Dr. Fan Liang has 2 very recent journal article announcements. The paper, titled The Effects of Flagging Propaganda Sources on News Sharing: Quasi-Experimental Evidence from Twitter, was published in The International Journal of Press/Politics.
Abstract
While research on flagging misinformation and disinformation has received much attention, we know very little about how the flagging of propaganda sources could affect news sharing on social media. Using a quasi-experimental design, we test the effect of source flagging on people’s actual sharing behaviors. By analyzing tweets (N = 49,126) posted by 30 China’s media accounts before and after Twitter’s practice of labeling state-affiliated media, we reveal the corrective role that flagging plays in preventing people’s sharing of information from propaganda sources. The findings suggest that the corrective effect occurs immediately after these accounts are labeled as state-affiliated media and it leads to a long-term reduction in news sharing, particularly for political content. The results contribute to the understanding of how flagging efforts affect user engagement in real-world conversations and highlight that the effect of corrective measures takes place in a dynamic process.

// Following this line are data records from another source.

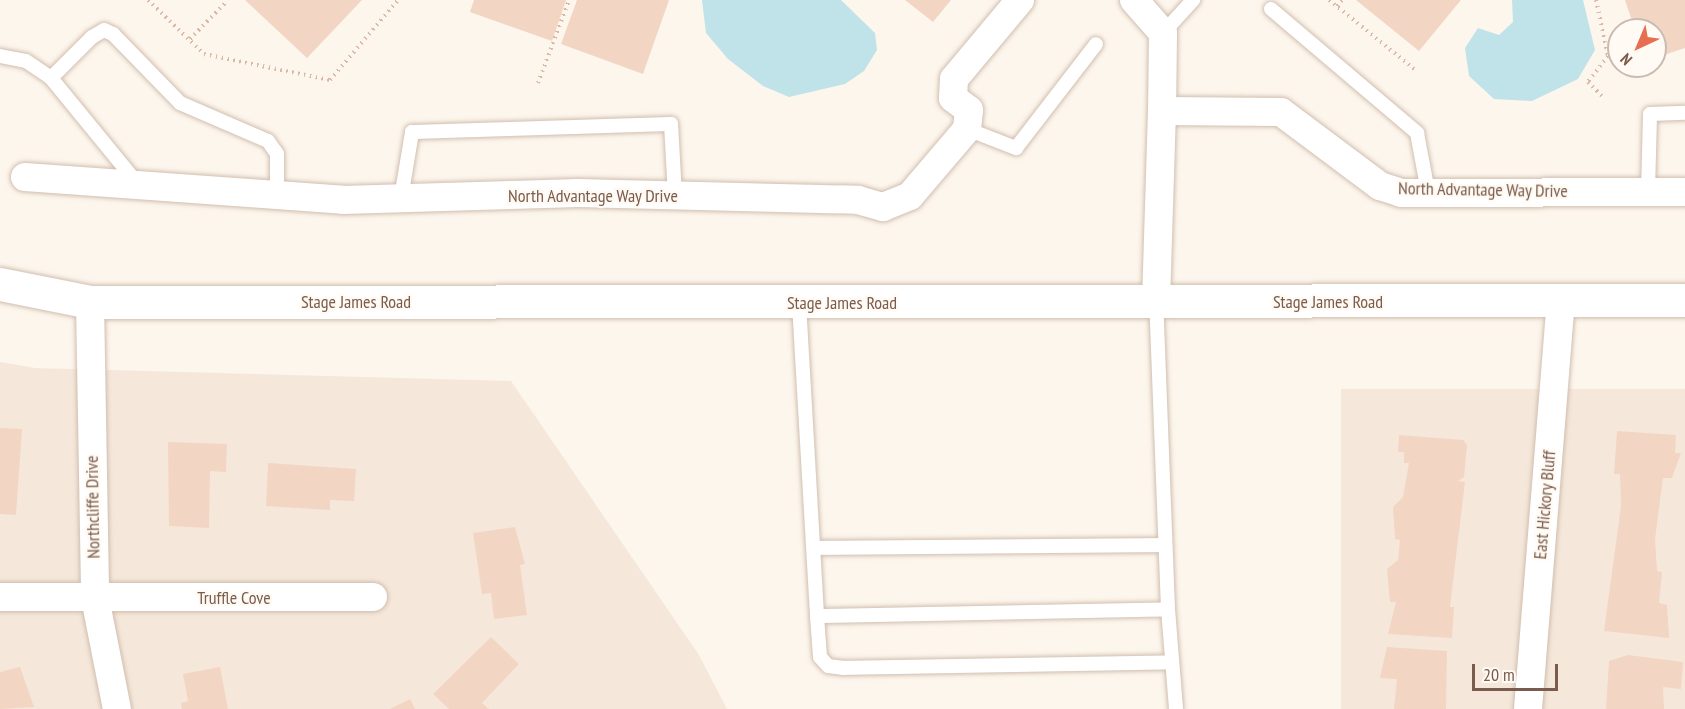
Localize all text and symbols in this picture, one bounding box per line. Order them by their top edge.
north arrow [1607,18,1667,78]
text: N [1616,49,1636,70]
street label: North Advantage Way Drive [1397,178,1569,202]
street label: North Advantage Way Drive [507,185,679,207]
street label: Stage James Road [301,291,411,313]
street label: Stage James Road [1273,291,1383,313]
street label: Stage James Road [787,292,897,314]
street label: East Hickory Bluff [1529,449,1561,561]
street label: Northcliffe Drive [81,455,105,559]
street label: Truffle Cove [197,587,271,609]
scale bar [1475,652,1560,690]
text: 20 m [1483,663,1515,686]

The other paper, titled The making of “good” citizens: China’s Social Credit Systems and infrastructures of social quantification, was published in Policy & Internet.
Abstract
This article examines citizen scoring in China’s Social Credit Systems (SCSs). Focusing on 50 municipal cases that potentially cover 210 million population, we analyze how state actors quantify social and economic life into measurable and comparable metrics and discuss the implications of SCSs through the lens of social quantification. Our results illustrate that the SCSs are envisioned and designed as social quantification practices including two facets: a normative apparatus encouraging “good” citizens and social morality, and a regulative apparatus disciplining “deviant” behaviors and enforcing social management. We argue that the SCSs illustrate the significant shift in which state actors increasingly become data processors whereas citizens are reconfigured as datafied subjects that can be measured, compared, and governed. We suggest that the SCSs function as infrastructures of social quantification for enforcing social management, constructing differences, and nudging people towards desired behaviors defined by the state.